Конечно, в этом смысле он не был единственным. Приобщение ученого к художественной фантастике имеет давнюю традицию. Достаточно вспомнить французского астронома Камиля Фламмариона, таких русских ученых, как шлиссельбуржец Н. А. Морозов, К. Э. Циолковский, академик В. А. Обручев. К середине нашего века подобные «набеги» крупнейших ученых в мир фантастики (Норберт Винер, Джон Пирс, Лео Сциллард, Отто Фриш, Фред Хойл и др.) стали распространенным явлением. Очевидно, фантастика позволяет ставить мысленные эксперименты, невозможные в лабораторных условиях, открывает простор ищущему уму своими, пока еще не обоснованными, обгоняющими время допусками.
Естественные науки, бесспорно, помогли Ефремову представить целостную картину материального мира, находящегося в непрерывном движении и развитии. Но заданные рамки специальных исследований сдерживали его воображение, склонное к широким обобщениям и дерзким гипотезам.
К тому времени у Ефремова сложилось и собственное отношение к роли и назначению художественной литературы. Высоко ценя лучшие образцы приключенческой литературы за ее динамичность и влияние на умы и сердца молодых читателей, Ефремов в то же время видел ее слабости, проявляющиеся в том, что приключения нередко становились самоцелью и превращались в бездумное развлекательство.

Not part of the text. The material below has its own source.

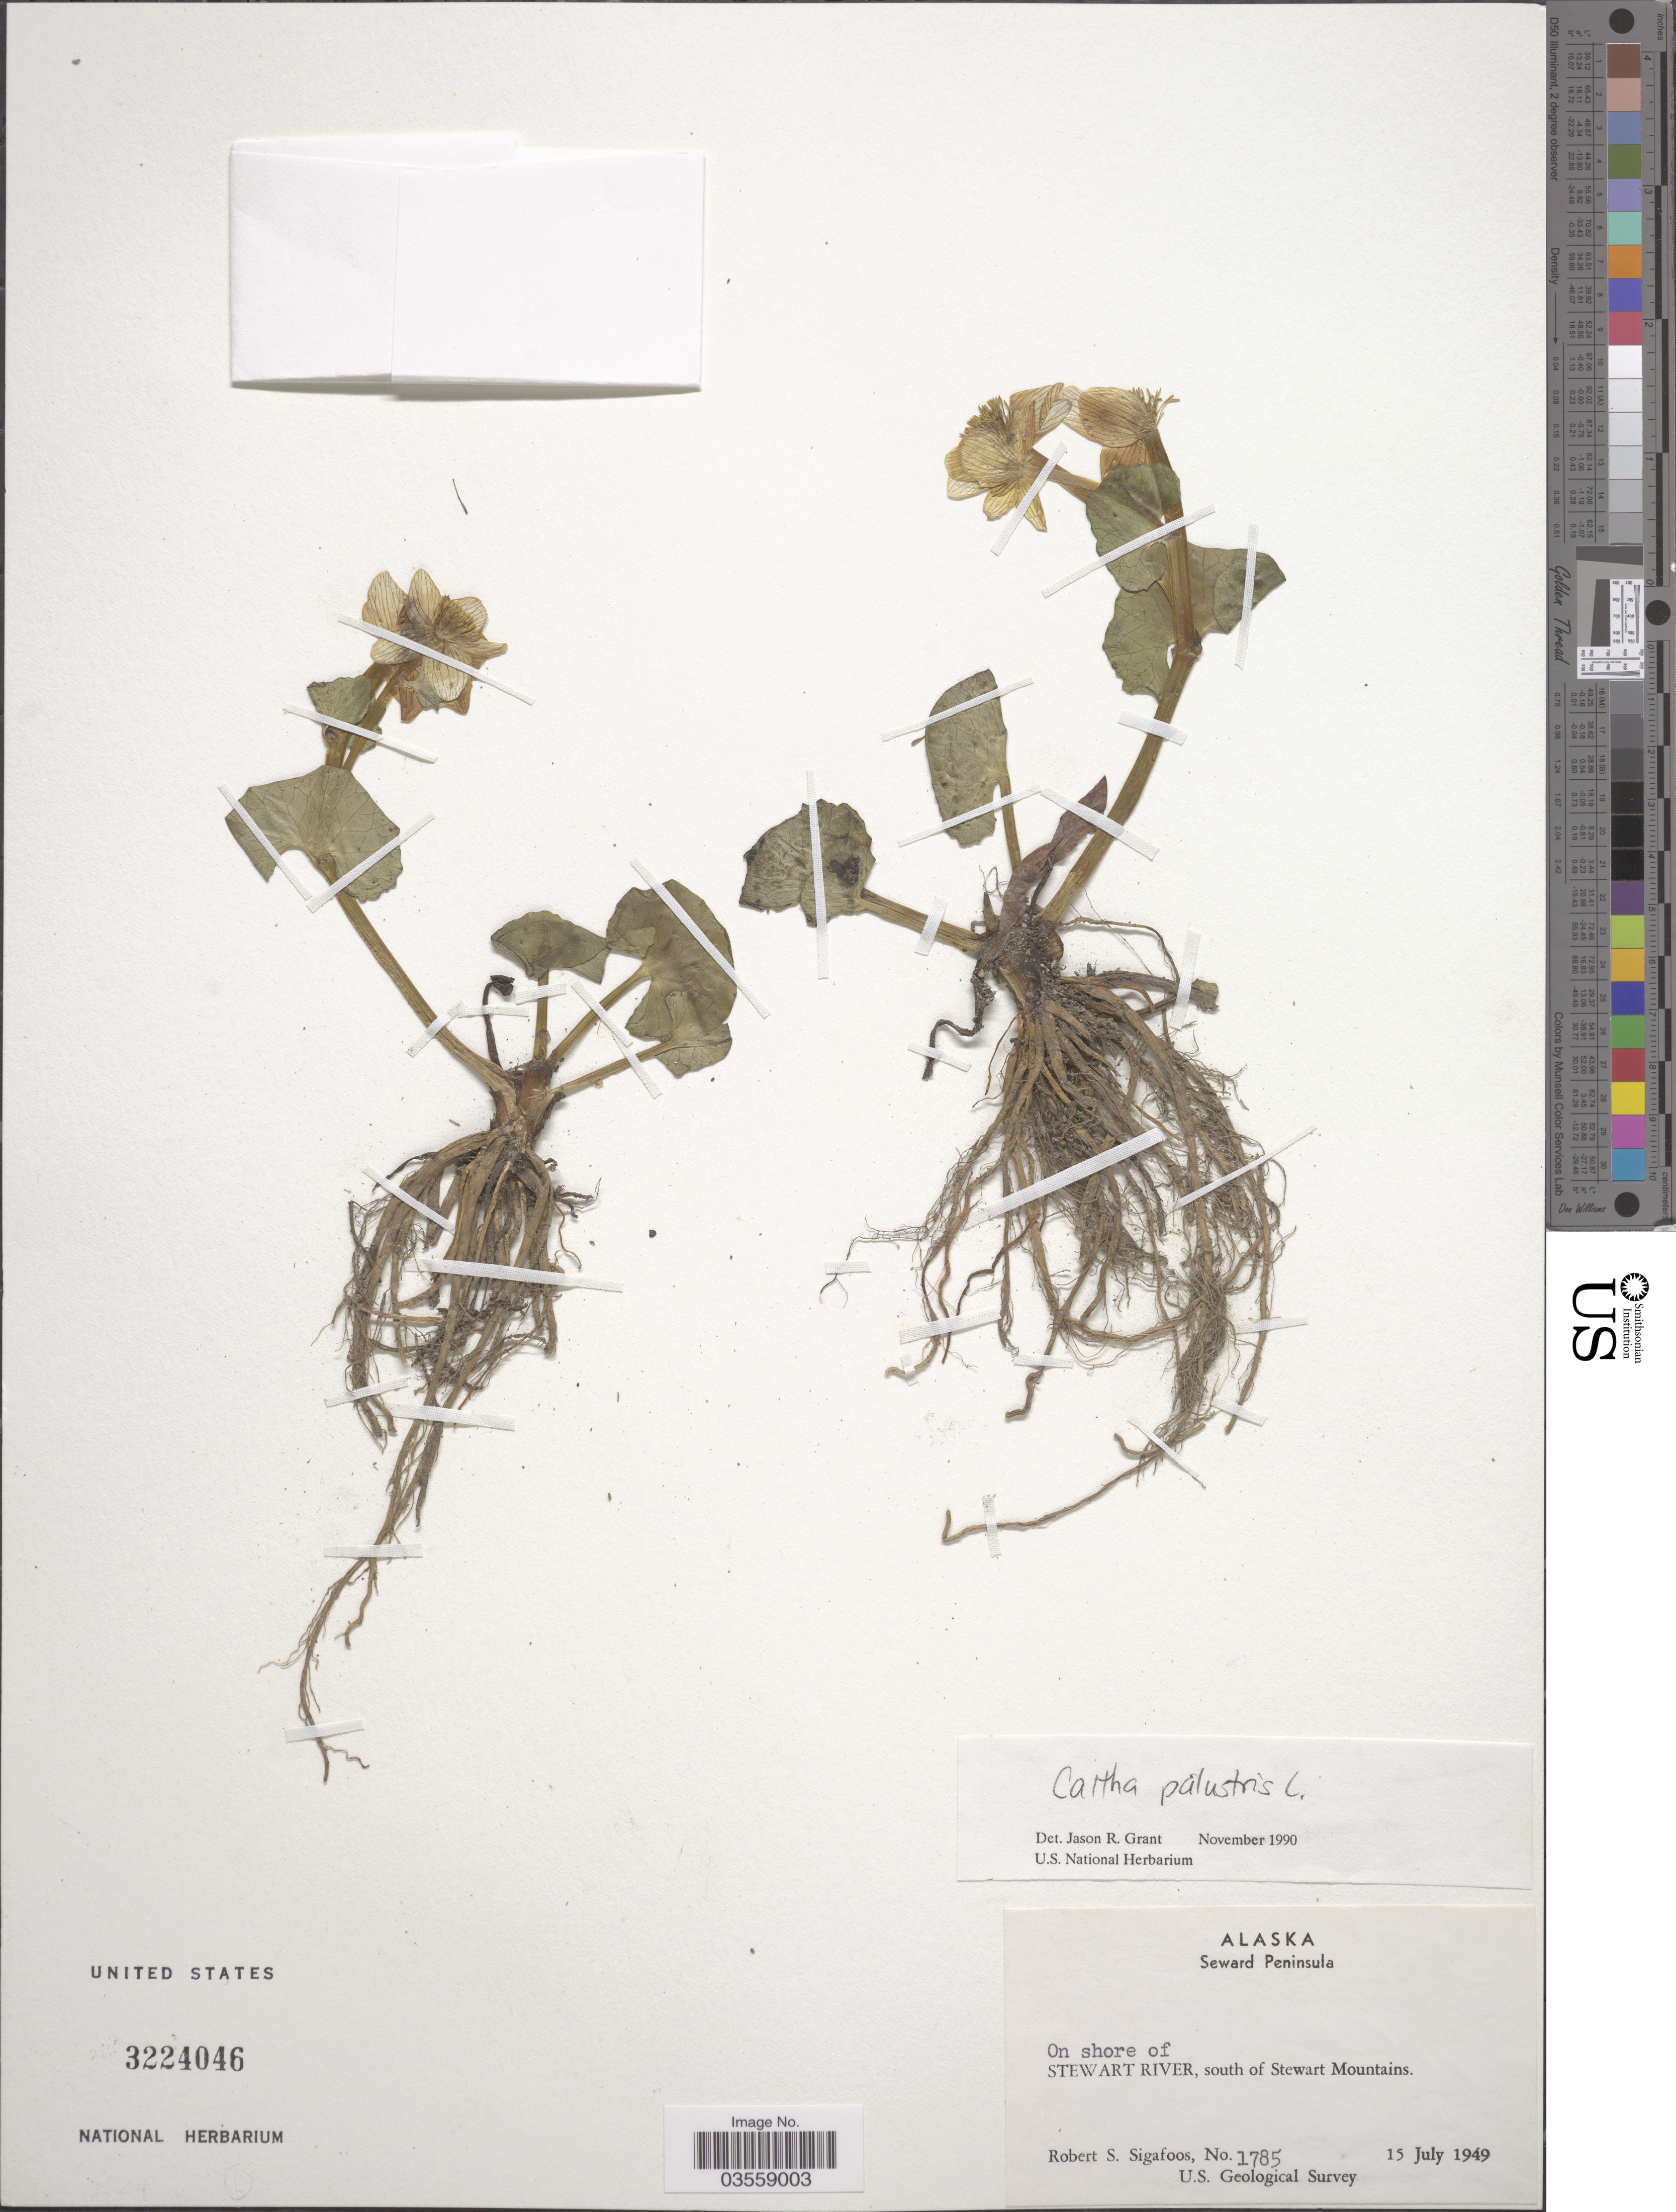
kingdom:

А если перенести акцент с романтики приключений на романтику творческого поиска? Это не только изменит традиционную форму приключенческого повествования, но и наполнит его новым содержанием. Обычную интригу вытеснит научный и логический анализ. Действие, правда, будет развертываться в замедленном темпе, но сюжет не потеряет своей остроты. Обычные приключения заменятся приключениями мысли — от зарождения гипотезы до ее превращения в теорию, подкрепленную многочисленными доказательствами. Поэтому авантюрная сторона повествования ослабеет или вовсе сойдет на нет, что, однако, не скажется на занимательности самого сюжета. Так или приблизительно так рассуждал Ефремов, приступая к работе над циклом «Рассказов о необыкновенном», и заставил профессиональных критиков признать его творческую самостоятельность, подобно тому как врач-психолог Гирин («Лезвие бритвы») вынуждает искусствоведов и художников посчитаться с его определением красоты как высшей целесообразности, выработанной природой за миллионы лет эволюции.